#### [What the task asks]
Where the string "subject" occurs in a line of the data below, that line should be copied.

#### [The data]

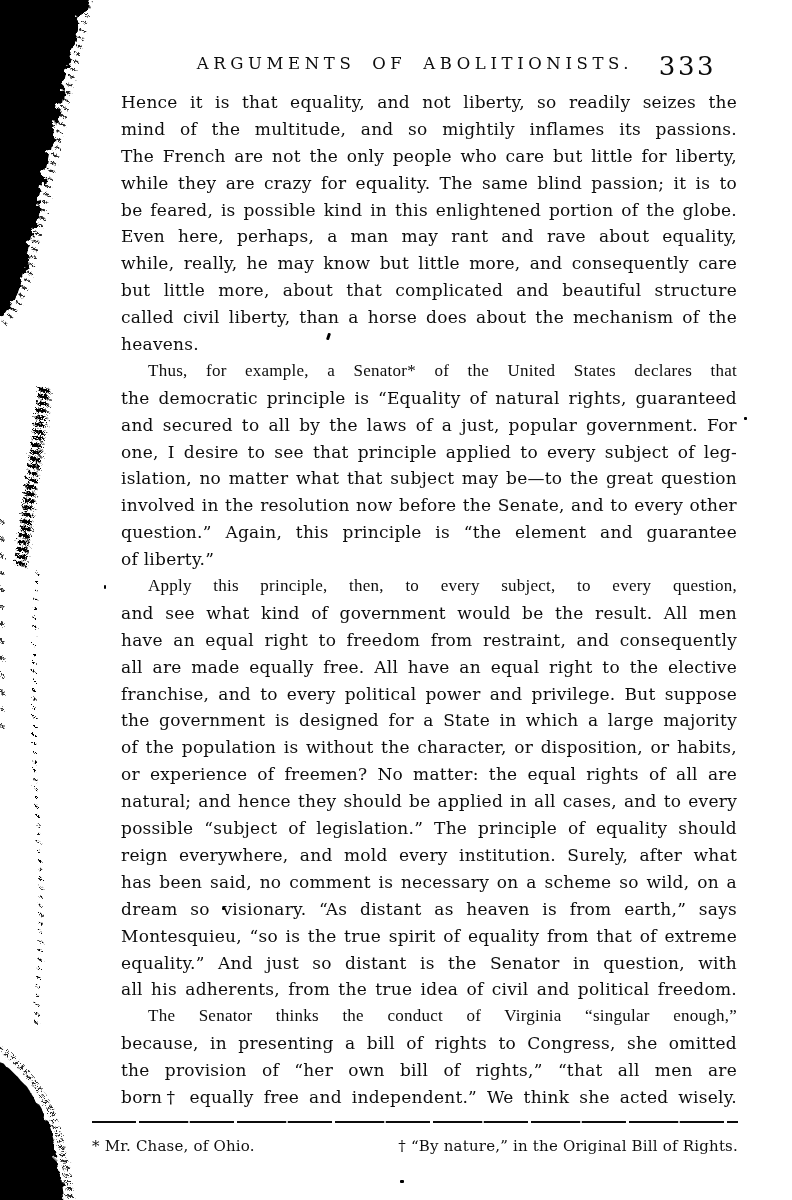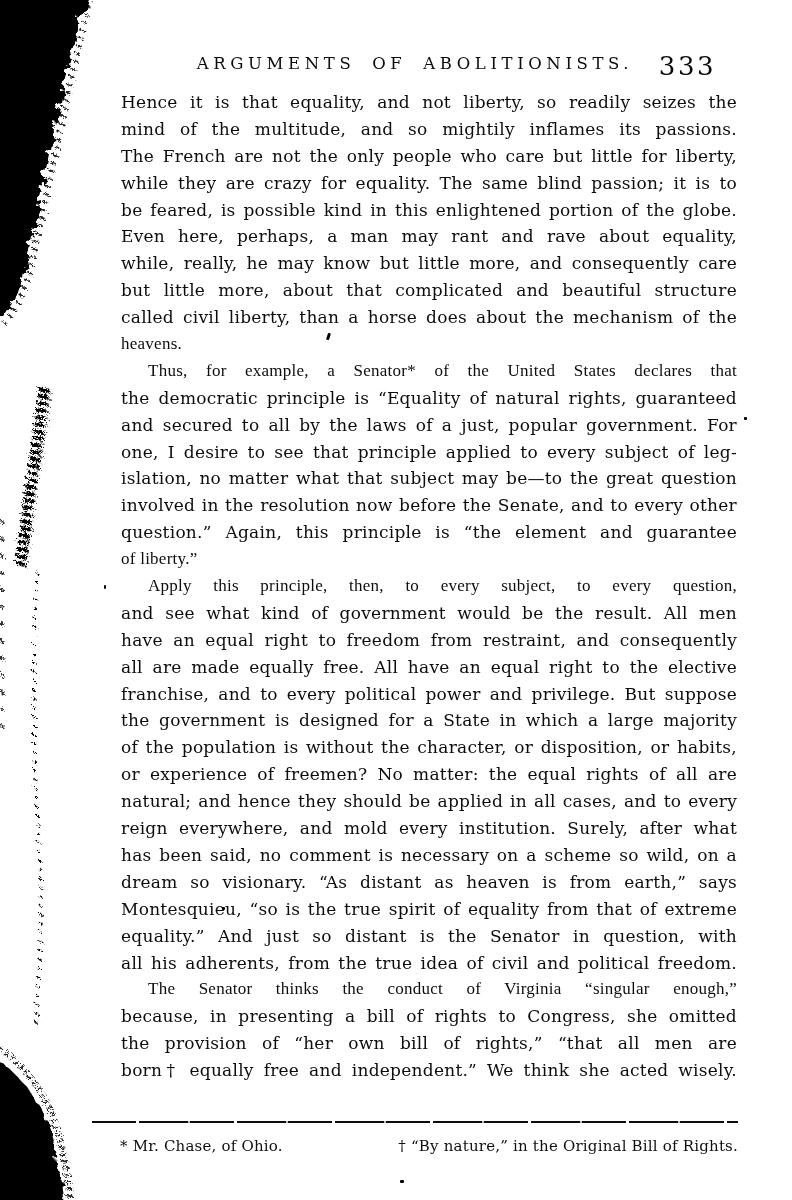--- a/index.html
+++ b/index.html
@@ -33,34 +33,34 @@
   }
   .line{
     height:26.9px;line-height:26.9px;
     font-size:17px;letter-spacing:0.25px;
     text-align:justify;text-align-last:justify;
     -moz-text-align-last:justify;
     white-space:normal;overflow:hidden;
     color:#0d0d0d;
     margin-left:29px;
   }
-  .line.short{text-align-last:left;font-family:Liberation Serif, serif;-moz-text-align-last:left;}
+  .line.short{text-align-last:left;-moz-text-align-last:left;}
   .line.indent{text-indent:27px;font-family:Liberation Serif, serif;}
 
   
   .footnote-rule{
     position:absolute;left:92px;top:1121px;width:646px;height:2px;
     background:repeating-linear-gradient(90deg,#0b0b0b 0 44px,rgba(0,0,0,0) 44px 47px,#0b0b0b 47px 96px,rgba(0,0,0,.25) 96px 98px);
   }
   .footnote-row{
     position:absolute;left:92px;top:1135px;width:646px;
     display:flex;justify-content:space-between;
     font-size:15px;letter-spacing:0.2px;line-height:22px;color:#101010;
   }
-  .footnote-row .note-left{margin-left:28px;}
+  .footnote-row .note-left{}
 
   
   .speck{position:absolute;background:#000;border-radius:1px;}
   .speck.s1{left:327px;top:333px;width:3px;height:7px;transform:rotate(18deg);}
   .speck.s2{left:744px;top:417px;width:3px;height:3px;}
   .speck.s3{left:400px;top:1180px;width:4px;height:3px;}
   .speck.s4{left:222px;top:907px;width:3px;height:3px;}
   .speck.s5{left:104px;top:585px;width:2px;height:4px;}
 
   .artifact-svg{position:absolute;left:0;top:0;}
@@ -135,20 +135,21 @@
       <div class="line short">of liberty.”</div>
       <div class="line indent">Apply this principle, then, to every subject, to every question,</div>
       <div class="line">and see what kind of government would be the result.  All men</div>
       <div class="line">have an equal right to freedom from restraint, and consequently</div>
       <div class="line">all are made equally free.  All have an equal right to the elective</div>
       <div class="line">franchise, and to every political power and privilege.  But suppose</div>
       <div class="line">the government is designed for a State in which a large majority</div>
       <div class="line">of the population is without the character, or disposition, or habits,</div>
       <div class="line">or experience of freemen?  No matter: the equal rights of all are</div>
       <div class="line">natural; and hence they should be applied in all cases, and to every</div>
+      <div class="line">possible “subject of legislation.”  The principle of equality should</div>
       <div class="line">reign everywhere, and mold every institution.  Surely, after what</div>
       <div class="line">has been said, no comment is necessary on a scheme so wild, on a</div>
       <div class="line">dream so visionary.  “As distant as heaven is from earth,” says</div>
       <div class="line">Montesquieu, “so is the true spirit of equality from that of extreme</div>
       <div class="line">equality.”  And just so distant is the Senator in question, with</div>
       <div class="line">all his adherents, from the true idea of civil and political freedom.</div>
       <div class="line indent">The Senator thinks the conduct of Virginia “singular enough,”</div>
       <div class="line">because, in presenting a bill of rights to Congress, she omitted</div>
       <div class="line">the provision of “her own bill of rights,” “that all men are</div>
       <div class="line">born† equally free and independent.”  We think she acted wisely.</div>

#### [Solution to this problem]
       <div class="line indent">Apply this principle, then, to every subject, to every question,</div>
+      <div class="line">possible “subject of legislation.”  The principle of equality should</div>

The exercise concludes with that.